Our route took us through the grounds of Y Plas, once the country seat of the Marquis of Londonderry and now the home of Celtica, a celebration of the culture of the Celts. Next it was past a Glyndwr memorial stone, unphotographable today unless you wanted to include a young couple cavorting at its base. Soon we had reached the ornamental gates at Maengwyn Street where, across the street, Owen Glyndwr had installed his own parliament in the capital of a short-lived independent Wales in 1404. It was just past 3:00 and we had left ourselves an hour and a half for refreshments and sightseeing.

Tosh disappeared into some pay-as-you go civic loos and fell into a conversation with a woman she met there – leaving me and Margie to scan the street in search of a likely looking pub. We chose the Llew Coch (or Red Lion to you) and settled down for a nice rest. Tosh had a cup of coffee while I downed a pint of lager. As often happens we were the sights seen by others and one gentlemen with bushy hair spilling out from his baseball cap was particularly intrigued by our story. By a curious coincidence he turned out to be an Arriva train driver –who therefore knew all about the cow on the tracks (“He was back there today.”) He asked us about our return travel plans and confirmed that we had a useful schedule for tomorrow afternoon. Tosh was not very politic in her assessment of Arriva’s reputation but the chap took it well. Then she marched off to do some shopping – leaving me and Margie to make our own way to the modern art museum (yes, big Mach has one of these), where, at 4:30, we were supposed to meet David.
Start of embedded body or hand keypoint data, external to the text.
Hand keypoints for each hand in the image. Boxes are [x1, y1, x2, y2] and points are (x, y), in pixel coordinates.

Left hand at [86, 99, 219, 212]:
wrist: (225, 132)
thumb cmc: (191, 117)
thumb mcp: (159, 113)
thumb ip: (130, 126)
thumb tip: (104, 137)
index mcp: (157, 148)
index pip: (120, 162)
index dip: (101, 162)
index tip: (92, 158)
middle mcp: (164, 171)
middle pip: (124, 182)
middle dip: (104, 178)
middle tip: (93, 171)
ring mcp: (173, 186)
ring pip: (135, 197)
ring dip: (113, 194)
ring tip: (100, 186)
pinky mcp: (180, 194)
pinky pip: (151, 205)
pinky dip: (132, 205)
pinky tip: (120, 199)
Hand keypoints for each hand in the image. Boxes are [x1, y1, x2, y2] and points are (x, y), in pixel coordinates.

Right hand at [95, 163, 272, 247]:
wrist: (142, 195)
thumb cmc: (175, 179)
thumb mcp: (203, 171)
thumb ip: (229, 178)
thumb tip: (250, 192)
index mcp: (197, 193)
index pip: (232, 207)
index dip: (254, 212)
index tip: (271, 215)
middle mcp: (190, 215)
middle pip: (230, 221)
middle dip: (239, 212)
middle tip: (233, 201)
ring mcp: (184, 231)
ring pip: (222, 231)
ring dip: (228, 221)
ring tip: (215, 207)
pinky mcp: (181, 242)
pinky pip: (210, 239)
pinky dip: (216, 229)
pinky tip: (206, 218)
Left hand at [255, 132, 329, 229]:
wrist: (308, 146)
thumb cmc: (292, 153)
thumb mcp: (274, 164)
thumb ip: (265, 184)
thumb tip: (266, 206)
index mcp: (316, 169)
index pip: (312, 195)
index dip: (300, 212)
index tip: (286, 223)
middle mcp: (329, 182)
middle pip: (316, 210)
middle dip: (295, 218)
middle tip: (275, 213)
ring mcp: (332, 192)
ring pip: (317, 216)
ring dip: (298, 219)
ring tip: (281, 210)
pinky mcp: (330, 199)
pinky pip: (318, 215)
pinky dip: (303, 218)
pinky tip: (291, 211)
At about 4:00 we began to wander. Margie, complaining of a corn, wanted a chemist but it was early closing day. Meanwhile we discovered Tosh eating an ice cream on a bench near the clock tower and wearing a lurid pair of trousers that she said she had bought to do the gardening in. She also told us that there was no point in trying to visit the museum since it had closed at 4:00. About this time we met David on the street and he ushered us to his car, parked not far from where we had entered town. On the way we passed an ancient Aga store, a shop that (in the wake of the Parliamentary expenses scandal) permitted only two MPs at a time on its premises, and a butcher who claimed that all his meat was vegetarian: “They eat the green green grass. Humans eat them and just speed up the process.”
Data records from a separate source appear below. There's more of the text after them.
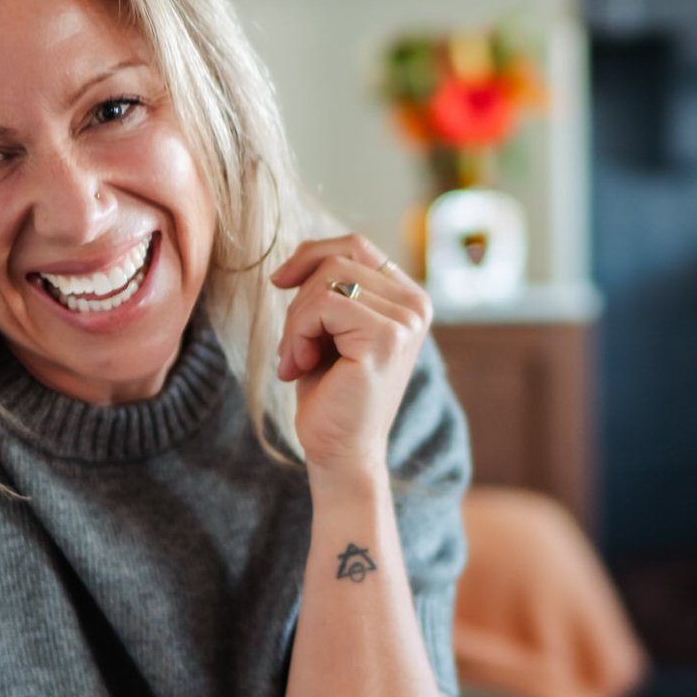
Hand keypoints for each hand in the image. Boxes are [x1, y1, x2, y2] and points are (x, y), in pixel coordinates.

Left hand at [269, 233, 431, 482]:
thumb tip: (298, 257)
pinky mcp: (386, 339)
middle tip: (291, 348)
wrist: (340, 451)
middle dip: (299, 300)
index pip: (355, 246)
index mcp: (409, 298)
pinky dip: (297, 334)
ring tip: (294, 360)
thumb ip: (330, 287)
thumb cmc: (331, 391)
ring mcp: (406, 321)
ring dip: (295, 322)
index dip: (310, 255)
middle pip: (337, 260)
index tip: (280, 283)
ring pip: (327, 281)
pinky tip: (297, 367)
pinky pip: (324, 305)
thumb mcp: (328, 327)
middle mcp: (417, 305)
The ride home, taking about 45 minutes, was once again lovely. We agreed to meet for drinks at 6:00 and when this hour rolled around we headed again for the Royal Head, though this time we used the opposite side and got a peek at the 20-20 cricket on the TV screen. We then walked beneath the antique market hall, passing a stone on which John Wesley had preached. The ladies each headed for cash machines and we made our way to the town’s big hotel (which boasted a plaque celebrating a Chartist riot); it wasn’t doing food tonight and so we were rather at a loss.

Eventually we decided to try Llanidloes’ Red Lion, which had a nice menu out front. When we reached the restaurant portion of the premises, however, the barman informed us that it was closed because there had just been a post-funeral tea here (the same thing had happened to us in Shap) but that we could order food in the bar. This we did. I found a little table in a quiet corner and had a not very satisfactory fish and chips while drinking another lager.

It had been decided that we needed a really early start tomorrow and so we now prepared to settle our accounts. The invoices were ready for us on our return. I wrote a check and entered the Morgan’s lounge, where Gareth was dozing in front of the fire while listening to his Cole Porter album. One outcome of a nice last visit with Gareth and Angela is that they agreed, in principle, to provide the transportation to and from the remaining stops on our GW itinerary when we re-launched our quest. I asked for breakfast at 8:00 and went up to bed after a very successful day.